私も含め、放映を批判した人たちは、例えば法律をつくって、女児誘拐を肯定的に描くことを禁止しましょうなどということは言っていないのに、『表現の自由への弾圧』などというのは、議論の次元を誤解した的はずれな反応です。表現物や表現者のスタンスへの批判や論評も、表現の自由の行使ですしね。そうではなく、公共空間のあり方や、社会規範の作り方の話をしているのですが


このように法制化を避けて、現場の判断に丸投げする姿勢は僕は支持しない。こういう姿勢の典型例が日本での喫煙規制で、明確な規制がないことによって、目に見えない「マナー」「常識」の問題に帰着されてしまい、現場にコンフリクトを発生させている。実際、このブログで何度も書いているのだが、僕は三菱総研時代、禁煙の執務室での喫煙の容認を許容できず、転職するに至った(1996ー1998年ごろ)。現在の飲食店でも、時々隣のテーブルの客から「タバコを吸っても良いですか?」と聞かれて微妙な空気になることがある。現場での衝突を生まないように、わかりやすく法規制するのが一番正しいのである。そして、法規制が違憲だというなら、そもそもその圧力が筋悪ということになる。
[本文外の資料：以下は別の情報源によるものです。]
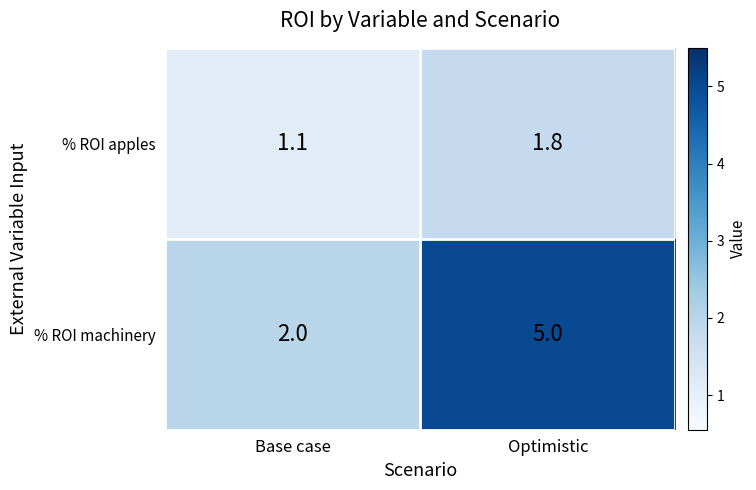

At Base case, list the series in order from smallest to largest.

% ROI apples, % ROI machinery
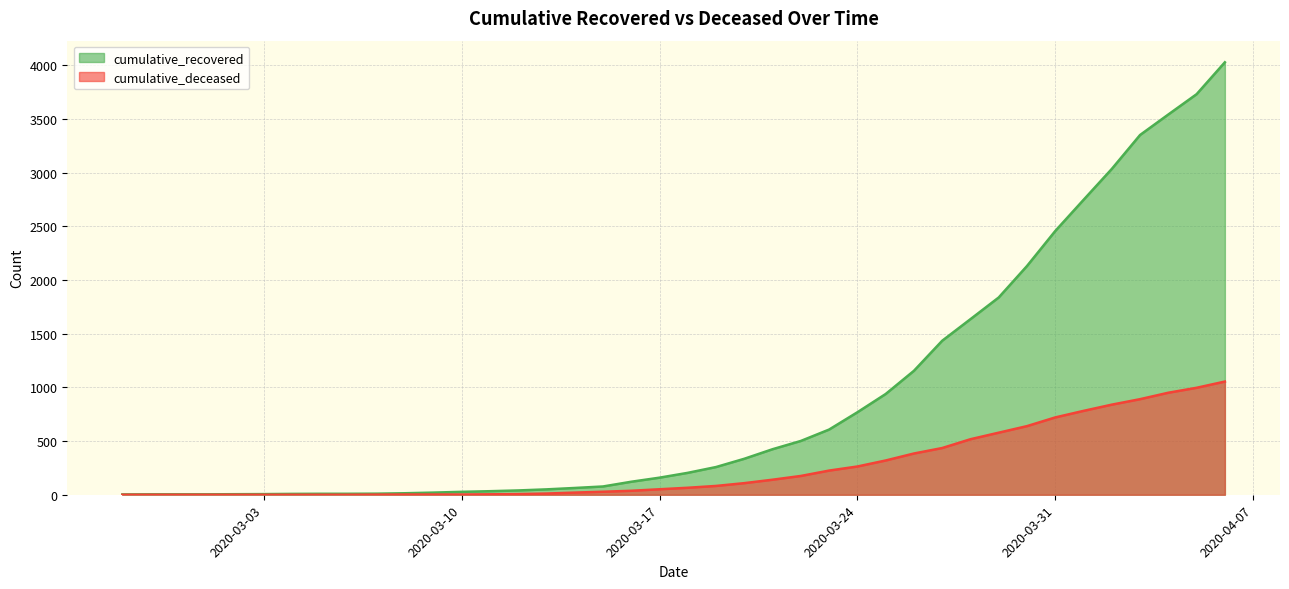

The cumulative_recovered series shows 7 at 2020-03-07. True or false?

False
放送したことによって放送局を批判したり、作品を批評することは一向に構わないと思うのだが、放送前に、放送の是非について視聴者サイドが「これはダメ」「これはオッケー」と意見を言って圧力をかけることには、大きな違和感を持つ。

なお、僕は太田啓子という弁護士のこれまでの主張、情報発信、活動、略歴等について何も知らない。